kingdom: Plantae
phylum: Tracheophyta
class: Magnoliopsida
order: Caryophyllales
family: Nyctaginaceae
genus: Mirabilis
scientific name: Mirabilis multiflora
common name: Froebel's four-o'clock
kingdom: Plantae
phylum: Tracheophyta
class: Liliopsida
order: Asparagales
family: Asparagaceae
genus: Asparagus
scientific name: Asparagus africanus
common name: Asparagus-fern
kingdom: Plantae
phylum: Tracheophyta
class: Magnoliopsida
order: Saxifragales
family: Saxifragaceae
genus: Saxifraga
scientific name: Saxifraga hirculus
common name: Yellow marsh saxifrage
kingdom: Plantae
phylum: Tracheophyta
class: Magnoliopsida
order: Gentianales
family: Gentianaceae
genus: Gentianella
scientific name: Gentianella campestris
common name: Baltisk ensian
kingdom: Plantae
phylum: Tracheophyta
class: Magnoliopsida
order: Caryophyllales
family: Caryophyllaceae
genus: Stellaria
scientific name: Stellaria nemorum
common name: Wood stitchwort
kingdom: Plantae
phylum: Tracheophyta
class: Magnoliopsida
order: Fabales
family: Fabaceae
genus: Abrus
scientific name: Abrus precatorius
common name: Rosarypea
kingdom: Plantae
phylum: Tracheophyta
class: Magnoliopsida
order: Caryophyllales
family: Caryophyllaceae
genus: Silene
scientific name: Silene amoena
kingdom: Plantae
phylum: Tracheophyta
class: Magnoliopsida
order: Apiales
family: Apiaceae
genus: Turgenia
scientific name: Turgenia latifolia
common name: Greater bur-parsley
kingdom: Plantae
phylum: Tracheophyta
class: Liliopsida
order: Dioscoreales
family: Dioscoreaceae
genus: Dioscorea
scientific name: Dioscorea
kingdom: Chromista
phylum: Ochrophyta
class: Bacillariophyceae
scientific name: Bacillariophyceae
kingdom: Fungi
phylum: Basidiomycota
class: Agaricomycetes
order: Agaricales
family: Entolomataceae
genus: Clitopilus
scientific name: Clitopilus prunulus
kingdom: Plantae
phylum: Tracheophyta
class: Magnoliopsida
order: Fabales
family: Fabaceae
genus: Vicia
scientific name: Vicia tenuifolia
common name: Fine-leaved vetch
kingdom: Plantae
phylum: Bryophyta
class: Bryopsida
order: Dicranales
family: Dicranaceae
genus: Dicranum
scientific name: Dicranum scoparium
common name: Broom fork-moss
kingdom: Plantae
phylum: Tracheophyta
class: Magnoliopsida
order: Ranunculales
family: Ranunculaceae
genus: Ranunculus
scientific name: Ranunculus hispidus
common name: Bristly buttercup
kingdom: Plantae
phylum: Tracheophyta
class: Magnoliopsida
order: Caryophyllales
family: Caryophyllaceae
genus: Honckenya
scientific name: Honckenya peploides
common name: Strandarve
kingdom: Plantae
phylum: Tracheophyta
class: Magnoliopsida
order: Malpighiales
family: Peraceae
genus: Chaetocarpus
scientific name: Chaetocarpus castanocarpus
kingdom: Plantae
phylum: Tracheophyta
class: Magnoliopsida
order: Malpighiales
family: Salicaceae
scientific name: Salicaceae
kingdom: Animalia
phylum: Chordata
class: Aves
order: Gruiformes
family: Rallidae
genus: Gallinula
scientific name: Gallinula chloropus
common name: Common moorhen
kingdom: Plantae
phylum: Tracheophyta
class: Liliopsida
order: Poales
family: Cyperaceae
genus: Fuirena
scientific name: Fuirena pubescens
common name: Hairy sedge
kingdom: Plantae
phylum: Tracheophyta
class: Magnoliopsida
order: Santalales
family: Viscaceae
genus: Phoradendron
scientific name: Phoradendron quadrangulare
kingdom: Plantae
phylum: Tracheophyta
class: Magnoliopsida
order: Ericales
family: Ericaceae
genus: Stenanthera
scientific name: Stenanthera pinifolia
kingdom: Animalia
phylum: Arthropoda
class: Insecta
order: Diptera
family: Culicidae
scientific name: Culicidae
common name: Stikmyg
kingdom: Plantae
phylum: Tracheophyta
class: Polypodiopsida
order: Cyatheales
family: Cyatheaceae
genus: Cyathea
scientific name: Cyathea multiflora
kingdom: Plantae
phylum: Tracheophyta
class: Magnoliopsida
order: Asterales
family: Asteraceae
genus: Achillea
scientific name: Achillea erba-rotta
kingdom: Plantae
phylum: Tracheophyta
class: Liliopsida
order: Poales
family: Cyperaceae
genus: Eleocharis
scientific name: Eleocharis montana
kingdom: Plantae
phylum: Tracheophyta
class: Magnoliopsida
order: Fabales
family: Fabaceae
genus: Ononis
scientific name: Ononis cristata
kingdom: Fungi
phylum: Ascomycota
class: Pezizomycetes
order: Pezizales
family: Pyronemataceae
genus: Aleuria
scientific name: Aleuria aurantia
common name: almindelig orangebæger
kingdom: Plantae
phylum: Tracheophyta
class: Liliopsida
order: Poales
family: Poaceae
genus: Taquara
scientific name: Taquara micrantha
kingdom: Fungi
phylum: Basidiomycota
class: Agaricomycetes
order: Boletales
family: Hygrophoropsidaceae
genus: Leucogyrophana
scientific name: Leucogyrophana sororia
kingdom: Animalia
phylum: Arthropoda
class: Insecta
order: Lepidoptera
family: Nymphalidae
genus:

========================================================================

> Stated task
Can you reproduce, word for word, the lines in the records above, starting at the line containing "genus: Chaetocarpus" and ending at the line containing "scientific name: Gallinula chloropus", with both of those lines included?

> Answer to the problem
genus: Chaetocarpus
scientific name: Chaetocarpus castanocarpus
kingdom: Plantae
phylum: Tracheophyta
class: Magnoliopsida
order: Malpighiales
family: Salicaceae
scientific name: Salicaceae
kingdom: Animalia
phylum: Chordata
class: Aves
order: Gruiformes
family: Rallidae
genus: Gallinula
scientific name: Gallinula chloropus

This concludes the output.